Rashid Alkhalidi during the lectureOn Saturday 24 September 2022, the ACRPS and the Institute for Palestine Studies, hosted the historian Rashid Khalidi, Professor of Modern Arab Studies at Columbia University, to present a public lecture titled ‘Settler Colonialism in Ireland and Palestine’, introduced by Arab Center Researcher Ayat Hamdan.

Khalidi’s lecture came as a continuation of his research efforts, a significant portion of which he has devoted to studying the history of the Palestinian issue. He has published many works in the field, including British Policy towards Syria and Palestine, 1906-1914 (1980); Under Siege: PLO Decision-Making during the 1982 War (1986); The Origins of Arab Nationalism (1991); Palestinian Identity: The Construction of Modern National Consciousness (1997); and Resurrecting Empire: Western Footprints and America’s Perilous Path in the Middle East (2004).

During his lecture, Khalidi presented several points of convergence between the Palestinian and Irish experiences. He indicated that Ireland was Britain’s first settler colonial experiment whilst Palestine was its last, and that the former was, moreover, the earliest laboratory of British settler colonialism. Britain implemented many colonial tactics in Palestine long after first testing them in Ireland from the 12th century onward. He suggested that there is no standard model for settler colonialism: each case is unique. In the same context, Khalidi mentioned several British political and military figures such as Arthur James Balfour, Major General Orde Wingate, and Sir Charles Tegart, whose experiences in Ireland are considered pivotal to the shift to Palestine. He addressed the counter-insurgency methods that security forces and the British army employed in Ireland, then transposed to the other colonies, such as India and later to Palestine by training Zionist gangs, before bringing them back to Ireland once again.

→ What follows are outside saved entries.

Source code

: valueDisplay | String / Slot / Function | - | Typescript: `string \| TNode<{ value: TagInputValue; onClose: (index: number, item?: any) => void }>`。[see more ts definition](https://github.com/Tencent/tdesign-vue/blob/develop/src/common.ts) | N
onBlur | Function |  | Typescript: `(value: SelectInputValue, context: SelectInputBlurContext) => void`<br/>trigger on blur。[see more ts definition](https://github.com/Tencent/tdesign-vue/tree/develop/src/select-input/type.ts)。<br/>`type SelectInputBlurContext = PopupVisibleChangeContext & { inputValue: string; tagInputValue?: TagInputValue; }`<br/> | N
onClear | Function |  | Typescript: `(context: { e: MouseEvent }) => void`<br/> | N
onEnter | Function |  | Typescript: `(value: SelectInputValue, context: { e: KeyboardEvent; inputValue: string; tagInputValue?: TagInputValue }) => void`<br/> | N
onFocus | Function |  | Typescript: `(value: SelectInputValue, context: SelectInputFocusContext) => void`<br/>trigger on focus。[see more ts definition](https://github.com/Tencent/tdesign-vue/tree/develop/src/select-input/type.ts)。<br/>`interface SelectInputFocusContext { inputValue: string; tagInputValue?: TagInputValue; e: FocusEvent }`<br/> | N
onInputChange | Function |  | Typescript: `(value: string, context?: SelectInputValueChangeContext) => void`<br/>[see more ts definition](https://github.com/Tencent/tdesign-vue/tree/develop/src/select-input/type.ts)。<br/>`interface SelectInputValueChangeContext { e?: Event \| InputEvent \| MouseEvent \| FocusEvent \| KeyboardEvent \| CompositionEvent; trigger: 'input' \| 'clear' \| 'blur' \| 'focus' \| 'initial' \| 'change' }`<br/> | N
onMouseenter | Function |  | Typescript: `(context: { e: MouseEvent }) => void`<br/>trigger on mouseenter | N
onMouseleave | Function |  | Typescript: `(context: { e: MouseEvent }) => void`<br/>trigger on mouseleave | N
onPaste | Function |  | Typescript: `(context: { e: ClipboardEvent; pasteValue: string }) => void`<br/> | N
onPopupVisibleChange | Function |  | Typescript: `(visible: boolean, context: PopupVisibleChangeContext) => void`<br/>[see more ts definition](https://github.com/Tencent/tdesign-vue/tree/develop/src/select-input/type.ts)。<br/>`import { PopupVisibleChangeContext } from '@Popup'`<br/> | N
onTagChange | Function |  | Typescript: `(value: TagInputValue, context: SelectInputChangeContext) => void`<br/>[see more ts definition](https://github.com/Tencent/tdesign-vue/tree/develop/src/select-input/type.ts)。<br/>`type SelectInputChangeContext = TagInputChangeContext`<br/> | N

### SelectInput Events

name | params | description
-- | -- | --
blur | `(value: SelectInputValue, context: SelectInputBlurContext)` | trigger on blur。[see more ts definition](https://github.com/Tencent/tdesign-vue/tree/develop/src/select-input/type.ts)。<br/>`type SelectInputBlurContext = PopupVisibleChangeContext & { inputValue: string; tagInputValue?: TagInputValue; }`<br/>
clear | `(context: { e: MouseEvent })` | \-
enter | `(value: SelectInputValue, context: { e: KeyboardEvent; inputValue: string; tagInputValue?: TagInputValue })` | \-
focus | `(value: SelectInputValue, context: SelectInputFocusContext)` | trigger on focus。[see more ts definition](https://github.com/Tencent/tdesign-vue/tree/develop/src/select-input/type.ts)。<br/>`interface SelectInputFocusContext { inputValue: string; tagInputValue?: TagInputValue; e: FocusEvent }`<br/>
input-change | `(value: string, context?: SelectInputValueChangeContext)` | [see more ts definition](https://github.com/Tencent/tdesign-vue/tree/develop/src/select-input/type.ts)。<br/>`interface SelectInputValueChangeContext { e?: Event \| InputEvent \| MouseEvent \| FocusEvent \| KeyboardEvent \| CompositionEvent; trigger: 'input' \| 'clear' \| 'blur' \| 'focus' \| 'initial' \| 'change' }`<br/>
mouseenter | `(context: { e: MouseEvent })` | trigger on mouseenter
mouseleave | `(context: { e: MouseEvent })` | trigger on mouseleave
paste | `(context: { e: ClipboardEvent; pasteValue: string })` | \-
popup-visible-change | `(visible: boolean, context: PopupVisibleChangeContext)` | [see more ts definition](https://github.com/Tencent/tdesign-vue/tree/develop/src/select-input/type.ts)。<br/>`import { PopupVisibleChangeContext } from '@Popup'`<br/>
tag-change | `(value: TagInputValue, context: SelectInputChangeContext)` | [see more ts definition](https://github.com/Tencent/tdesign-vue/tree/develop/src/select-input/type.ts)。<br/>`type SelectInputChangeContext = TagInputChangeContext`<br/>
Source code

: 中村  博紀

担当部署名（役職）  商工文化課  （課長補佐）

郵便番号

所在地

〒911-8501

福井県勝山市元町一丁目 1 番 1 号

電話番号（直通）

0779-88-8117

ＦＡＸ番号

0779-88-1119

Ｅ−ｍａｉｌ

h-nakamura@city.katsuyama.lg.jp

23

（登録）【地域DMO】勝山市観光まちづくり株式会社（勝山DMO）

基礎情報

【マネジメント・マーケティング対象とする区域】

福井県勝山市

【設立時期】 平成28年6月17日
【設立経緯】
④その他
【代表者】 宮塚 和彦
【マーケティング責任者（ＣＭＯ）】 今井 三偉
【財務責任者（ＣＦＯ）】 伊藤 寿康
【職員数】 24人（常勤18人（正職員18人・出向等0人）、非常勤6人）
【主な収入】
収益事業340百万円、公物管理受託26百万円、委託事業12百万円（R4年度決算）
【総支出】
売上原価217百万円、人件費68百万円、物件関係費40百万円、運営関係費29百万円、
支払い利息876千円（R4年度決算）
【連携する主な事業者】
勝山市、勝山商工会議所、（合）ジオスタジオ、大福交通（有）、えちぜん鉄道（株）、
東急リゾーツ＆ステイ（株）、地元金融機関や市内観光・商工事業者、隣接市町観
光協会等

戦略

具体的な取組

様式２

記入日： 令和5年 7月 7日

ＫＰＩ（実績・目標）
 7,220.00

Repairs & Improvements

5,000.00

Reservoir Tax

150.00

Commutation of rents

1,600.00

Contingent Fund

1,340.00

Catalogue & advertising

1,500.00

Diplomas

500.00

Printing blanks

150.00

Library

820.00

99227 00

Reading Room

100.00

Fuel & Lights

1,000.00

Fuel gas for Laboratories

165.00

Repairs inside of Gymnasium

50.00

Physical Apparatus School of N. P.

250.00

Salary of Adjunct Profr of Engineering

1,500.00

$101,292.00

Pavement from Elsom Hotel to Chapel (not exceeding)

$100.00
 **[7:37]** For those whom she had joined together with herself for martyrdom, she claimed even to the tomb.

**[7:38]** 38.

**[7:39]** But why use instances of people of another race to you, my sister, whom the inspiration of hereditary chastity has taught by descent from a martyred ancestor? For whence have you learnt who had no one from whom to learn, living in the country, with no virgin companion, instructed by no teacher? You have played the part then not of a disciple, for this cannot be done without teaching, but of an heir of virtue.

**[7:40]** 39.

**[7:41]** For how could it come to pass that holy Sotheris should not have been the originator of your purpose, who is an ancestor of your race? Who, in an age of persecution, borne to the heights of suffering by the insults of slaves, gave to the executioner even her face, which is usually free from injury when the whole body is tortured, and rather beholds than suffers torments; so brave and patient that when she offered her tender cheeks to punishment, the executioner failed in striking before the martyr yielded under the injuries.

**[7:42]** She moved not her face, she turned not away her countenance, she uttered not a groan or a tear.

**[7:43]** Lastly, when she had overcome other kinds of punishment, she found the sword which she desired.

In his comparison of colonisation in Ireland and Palestine, Khalidi arrived at several research findings, most prominent of which was that what differentiated settler colonialism in Palestine was the fact that Britain did not bring its citizens to establish settlements in Palestine, nor did it seek to incorporate Palestine into the United Kingdom. Rather, it paved the way for another community — Jews — to build settlements there, whilst the settler population of Ireland was made up of English who had arrived from the metropole. In Palestine, Britain supported the Zionist colonial movement, which was composed of European Jews from across the continent, but the Zionist colonial project depended on Britain and the United States as metropoles from which to derive its strength and ensure its survival. Further, Britain’s colonisation of both Ireland and Palestine was based on several strategic objectives which Khalidi explicated in his lecture, drawing a comparison between the strategic dimensions of both cases.